EXERCISE BRIEF ▸
Say how many lines below contain the word "колективного". The number is the entire reply.

Stored dataset items:

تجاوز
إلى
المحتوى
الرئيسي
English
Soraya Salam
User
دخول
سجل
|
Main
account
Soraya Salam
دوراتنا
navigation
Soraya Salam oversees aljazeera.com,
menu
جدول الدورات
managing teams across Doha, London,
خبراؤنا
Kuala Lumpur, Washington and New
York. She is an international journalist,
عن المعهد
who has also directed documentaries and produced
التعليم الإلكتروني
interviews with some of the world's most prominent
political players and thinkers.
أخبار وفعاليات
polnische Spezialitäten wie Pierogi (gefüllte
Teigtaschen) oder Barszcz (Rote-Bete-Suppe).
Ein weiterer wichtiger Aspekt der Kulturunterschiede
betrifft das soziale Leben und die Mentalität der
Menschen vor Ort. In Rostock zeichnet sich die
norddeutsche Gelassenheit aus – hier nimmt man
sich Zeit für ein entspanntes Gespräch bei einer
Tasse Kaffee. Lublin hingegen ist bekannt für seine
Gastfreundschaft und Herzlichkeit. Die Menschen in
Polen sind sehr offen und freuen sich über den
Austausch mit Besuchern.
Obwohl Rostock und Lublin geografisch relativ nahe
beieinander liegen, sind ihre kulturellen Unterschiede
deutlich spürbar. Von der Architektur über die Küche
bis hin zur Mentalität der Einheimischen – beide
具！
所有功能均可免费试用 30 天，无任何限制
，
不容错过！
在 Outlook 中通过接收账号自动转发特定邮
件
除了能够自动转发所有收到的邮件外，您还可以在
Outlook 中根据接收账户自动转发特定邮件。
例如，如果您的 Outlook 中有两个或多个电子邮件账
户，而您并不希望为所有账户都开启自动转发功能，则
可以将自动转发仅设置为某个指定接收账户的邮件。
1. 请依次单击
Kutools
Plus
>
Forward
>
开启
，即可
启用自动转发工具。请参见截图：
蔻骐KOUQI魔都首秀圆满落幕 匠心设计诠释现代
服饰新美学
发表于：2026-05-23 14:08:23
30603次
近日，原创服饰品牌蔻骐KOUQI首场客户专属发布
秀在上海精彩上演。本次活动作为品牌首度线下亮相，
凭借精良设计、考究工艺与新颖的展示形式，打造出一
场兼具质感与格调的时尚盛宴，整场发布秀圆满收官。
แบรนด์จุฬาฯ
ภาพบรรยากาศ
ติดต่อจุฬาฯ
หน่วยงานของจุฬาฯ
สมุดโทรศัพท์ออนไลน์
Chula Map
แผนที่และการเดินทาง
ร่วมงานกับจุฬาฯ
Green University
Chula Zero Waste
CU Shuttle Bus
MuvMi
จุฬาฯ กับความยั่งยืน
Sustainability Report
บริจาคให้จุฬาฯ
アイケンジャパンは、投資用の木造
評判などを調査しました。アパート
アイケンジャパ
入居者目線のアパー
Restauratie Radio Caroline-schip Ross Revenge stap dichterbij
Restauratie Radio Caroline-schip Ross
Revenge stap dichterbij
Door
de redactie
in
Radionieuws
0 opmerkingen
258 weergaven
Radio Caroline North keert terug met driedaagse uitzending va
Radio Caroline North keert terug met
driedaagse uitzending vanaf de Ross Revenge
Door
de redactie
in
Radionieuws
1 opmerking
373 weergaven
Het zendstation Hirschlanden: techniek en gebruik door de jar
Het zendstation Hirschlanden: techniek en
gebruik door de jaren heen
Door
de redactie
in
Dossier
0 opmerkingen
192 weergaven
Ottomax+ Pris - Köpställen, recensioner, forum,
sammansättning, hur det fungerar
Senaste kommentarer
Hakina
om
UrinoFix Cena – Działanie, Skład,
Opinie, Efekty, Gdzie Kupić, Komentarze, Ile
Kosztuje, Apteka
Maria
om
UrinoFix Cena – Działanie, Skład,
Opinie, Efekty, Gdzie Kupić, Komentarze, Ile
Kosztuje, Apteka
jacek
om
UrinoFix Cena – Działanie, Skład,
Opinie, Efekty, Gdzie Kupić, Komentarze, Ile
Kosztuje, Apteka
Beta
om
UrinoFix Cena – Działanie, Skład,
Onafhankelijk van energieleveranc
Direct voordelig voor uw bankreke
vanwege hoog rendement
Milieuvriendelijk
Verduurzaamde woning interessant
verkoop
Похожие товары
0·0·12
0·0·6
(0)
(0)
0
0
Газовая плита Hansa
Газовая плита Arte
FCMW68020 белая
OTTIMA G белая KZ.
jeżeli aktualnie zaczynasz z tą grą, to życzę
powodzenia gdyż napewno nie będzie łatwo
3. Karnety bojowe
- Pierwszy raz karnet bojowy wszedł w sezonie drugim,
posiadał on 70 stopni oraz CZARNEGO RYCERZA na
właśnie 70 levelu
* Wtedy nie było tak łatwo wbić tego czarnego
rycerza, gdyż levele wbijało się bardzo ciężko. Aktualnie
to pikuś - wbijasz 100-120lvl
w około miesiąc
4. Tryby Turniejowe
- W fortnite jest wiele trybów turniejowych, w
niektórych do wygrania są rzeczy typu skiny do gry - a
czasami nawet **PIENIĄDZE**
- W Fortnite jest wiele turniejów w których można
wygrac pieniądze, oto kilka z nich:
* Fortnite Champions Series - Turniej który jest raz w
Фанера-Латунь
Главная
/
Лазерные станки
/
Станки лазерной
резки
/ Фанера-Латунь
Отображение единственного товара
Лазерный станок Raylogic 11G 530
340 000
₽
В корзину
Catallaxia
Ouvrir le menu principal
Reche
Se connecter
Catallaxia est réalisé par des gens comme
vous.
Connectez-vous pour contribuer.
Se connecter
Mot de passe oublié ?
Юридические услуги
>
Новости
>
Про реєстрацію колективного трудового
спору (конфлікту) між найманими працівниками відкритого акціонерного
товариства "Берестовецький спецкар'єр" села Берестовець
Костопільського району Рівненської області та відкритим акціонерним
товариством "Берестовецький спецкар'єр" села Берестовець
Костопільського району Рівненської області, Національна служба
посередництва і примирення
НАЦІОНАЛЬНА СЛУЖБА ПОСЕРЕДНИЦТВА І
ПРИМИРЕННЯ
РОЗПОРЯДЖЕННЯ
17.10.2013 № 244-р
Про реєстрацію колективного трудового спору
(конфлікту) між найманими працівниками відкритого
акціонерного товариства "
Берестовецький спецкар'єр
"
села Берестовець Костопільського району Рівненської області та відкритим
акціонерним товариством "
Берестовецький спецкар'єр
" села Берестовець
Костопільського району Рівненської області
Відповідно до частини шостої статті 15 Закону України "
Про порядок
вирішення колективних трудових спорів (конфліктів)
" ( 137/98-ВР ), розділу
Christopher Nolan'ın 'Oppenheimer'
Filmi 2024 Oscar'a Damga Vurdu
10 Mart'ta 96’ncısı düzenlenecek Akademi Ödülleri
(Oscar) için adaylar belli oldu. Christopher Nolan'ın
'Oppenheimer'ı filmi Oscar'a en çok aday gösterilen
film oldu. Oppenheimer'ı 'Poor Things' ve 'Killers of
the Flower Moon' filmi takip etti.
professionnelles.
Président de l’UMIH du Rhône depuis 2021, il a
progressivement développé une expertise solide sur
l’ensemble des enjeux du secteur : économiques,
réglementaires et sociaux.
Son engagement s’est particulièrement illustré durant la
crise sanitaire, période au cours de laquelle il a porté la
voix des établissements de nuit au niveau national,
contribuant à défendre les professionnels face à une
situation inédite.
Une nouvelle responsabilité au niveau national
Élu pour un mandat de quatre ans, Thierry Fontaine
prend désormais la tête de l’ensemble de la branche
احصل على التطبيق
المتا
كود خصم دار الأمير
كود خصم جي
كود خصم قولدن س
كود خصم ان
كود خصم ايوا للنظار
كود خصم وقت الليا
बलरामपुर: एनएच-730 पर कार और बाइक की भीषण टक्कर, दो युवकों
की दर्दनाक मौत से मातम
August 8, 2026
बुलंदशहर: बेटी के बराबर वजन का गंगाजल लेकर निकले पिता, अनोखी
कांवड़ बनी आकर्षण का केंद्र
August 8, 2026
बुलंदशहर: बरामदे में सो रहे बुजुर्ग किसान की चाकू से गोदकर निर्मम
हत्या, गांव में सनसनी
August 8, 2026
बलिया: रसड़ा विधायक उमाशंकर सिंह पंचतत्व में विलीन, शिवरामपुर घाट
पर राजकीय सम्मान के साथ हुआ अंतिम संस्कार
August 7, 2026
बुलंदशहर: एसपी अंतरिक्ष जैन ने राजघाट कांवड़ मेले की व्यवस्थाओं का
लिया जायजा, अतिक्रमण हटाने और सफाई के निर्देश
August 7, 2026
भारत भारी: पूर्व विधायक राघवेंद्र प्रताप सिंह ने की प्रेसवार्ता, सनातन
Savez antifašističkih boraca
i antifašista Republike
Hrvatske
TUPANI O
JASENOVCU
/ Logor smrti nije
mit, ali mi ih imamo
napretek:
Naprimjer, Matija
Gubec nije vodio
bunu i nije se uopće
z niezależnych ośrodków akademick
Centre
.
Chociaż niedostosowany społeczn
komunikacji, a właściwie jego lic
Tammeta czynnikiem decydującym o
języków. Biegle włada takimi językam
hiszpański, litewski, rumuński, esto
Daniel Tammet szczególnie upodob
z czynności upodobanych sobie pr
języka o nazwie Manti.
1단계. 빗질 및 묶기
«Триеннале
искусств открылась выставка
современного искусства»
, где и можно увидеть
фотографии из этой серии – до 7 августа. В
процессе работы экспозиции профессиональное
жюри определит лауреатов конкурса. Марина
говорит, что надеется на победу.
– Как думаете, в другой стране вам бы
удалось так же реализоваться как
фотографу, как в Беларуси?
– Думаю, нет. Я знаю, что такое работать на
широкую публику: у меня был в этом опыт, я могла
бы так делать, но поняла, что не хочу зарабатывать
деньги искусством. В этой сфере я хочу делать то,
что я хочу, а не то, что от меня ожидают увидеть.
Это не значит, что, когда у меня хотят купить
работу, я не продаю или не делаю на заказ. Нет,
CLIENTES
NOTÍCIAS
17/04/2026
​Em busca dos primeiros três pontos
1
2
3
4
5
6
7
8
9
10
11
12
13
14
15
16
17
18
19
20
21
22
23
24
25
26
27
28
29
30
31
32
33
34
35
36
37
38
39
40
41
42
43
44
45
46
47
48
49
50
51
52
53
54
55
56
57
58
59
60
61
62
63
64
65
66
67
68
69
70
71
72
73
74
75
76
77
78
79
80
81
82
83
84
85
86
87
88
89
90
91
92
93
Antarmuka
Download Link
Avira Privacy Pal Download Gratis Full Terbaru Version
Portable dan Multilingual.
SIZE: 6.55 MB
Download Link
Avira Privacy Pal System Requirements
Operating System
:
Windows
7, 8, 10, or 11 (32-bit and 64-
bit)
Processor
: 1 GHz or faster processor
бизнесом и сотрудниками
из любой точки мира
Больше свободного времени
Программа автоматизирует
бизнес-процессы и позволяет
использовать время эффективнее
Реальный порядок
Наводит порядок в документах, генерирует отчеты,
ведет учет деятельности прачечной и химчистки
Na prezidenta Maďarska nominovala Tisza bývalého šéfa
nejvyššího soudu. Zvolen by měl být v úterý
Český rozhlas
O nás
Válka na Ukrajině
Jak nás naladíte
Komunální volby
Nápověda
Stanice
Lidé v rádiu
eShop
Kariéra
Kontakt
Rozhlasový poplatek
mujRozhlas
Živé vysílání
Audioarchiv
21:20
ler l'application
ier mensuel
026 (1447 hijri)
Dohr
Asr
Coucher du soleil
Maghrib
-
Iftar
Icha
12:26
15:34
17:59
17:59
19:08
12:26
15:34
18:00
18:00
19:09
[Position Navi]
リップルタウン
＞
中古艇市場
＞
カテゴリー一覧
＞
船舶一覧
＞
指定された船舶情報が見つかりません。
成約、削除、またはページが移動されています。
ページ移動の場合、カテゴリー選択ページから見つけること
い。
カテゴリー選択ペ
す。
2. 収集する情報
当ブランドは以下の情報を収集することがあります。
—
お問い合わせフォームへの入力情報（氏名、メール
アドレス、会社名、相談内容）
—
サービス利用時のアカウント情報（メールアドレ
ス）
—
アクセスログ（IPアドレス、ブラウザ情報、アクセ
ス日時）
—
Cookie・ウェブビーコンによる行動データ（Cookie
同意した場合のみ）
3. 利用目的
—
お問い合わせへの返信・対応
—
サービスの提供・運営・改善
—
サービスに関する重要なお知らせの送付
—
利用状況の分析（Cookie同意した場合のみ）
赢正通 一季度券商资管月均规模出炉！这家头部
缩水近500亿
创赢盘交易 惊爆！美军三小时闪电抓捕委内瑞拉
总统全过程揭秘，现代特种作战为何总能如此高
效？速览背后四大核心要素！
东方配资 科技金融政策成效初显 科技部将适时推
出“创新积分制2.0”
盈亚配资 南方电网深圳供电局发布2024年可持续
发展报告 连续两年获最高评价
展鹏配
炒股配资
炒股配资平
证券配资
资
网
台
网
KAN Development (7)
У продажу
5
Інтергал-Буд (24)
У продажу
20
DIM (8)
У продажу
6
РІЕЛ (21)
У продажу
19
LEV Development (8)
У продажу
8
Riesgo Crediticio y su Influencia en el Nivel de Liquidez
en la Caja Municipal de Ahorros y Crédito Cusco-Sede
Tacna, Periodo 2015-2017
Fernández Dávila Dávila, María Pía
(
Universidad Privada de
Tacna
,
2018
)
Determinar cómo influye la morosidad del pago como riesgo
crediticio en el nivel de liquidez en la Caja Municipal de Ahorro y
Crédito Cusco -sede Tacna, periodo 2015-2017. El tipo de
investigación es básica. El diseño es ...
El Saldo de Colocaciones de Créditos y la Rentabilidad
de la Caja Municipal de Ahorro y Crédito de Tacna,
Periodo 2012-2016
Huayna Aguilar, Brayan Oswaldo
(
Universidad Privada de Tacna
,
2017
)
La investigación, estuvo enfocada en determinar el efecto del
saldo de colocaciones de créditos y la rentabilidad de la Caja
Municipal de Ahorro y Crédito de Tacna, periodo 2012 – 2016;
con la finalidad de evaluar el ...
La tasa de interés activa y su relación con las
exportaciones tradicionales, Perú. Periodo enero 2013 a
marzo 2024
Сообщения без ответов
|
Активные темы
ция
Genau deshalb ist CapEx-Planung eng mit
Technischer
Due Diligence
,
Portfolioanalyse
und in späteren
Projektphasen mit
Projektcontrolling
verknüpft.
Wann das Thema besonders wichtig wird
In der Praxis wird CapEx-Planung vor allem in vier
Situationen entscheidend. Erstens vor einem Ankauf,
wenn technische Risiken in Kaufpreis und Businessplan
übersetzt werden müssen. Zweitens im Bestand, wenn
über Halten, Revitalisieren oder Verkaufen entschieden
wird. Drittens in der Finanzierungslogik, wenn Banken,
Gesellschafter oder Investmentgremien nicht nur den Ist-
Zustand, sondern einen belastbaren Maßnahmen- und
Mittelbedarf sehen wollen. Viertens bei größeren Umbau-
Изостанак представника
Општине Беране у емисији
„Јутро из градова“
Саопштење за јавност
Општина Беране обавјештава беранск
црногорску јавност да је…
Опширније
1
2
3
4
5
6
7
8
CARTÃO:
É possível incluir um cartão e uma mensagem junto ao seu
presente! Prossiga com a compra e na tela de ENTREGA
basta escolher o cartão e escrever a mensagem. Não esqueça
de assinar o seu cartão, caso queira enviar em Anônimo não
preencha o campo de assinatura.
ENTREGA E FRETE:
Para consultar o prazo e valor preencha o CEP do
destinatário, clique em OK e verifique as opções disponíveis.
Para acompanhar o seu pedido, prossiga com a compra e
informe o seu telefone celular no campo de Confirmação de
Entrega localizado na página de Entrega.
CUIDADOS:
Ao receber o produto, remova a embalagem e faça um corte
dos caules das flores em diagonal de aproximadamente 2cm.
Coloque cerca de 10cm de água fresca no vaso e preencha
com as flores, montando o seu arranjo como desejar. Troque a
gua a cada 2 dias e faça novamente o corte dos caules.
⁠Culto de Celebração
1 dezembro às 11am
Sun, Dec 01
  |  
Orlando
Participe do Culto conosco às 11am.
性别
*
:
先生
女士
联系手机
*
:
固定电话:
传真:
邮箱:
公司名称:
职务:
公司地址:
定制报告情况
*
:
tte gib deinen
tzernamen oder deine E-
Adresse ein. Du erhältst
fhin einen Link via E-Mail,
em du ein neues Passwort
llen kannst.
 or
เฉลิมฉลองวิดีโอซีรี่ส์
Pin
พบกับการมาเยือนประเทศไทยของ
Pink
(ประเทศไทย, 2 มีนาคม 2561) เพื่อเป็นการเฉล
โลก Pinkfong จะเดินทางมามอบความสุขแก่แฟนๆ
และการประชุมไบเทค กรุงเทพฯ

FINAL ANSWER ▸
2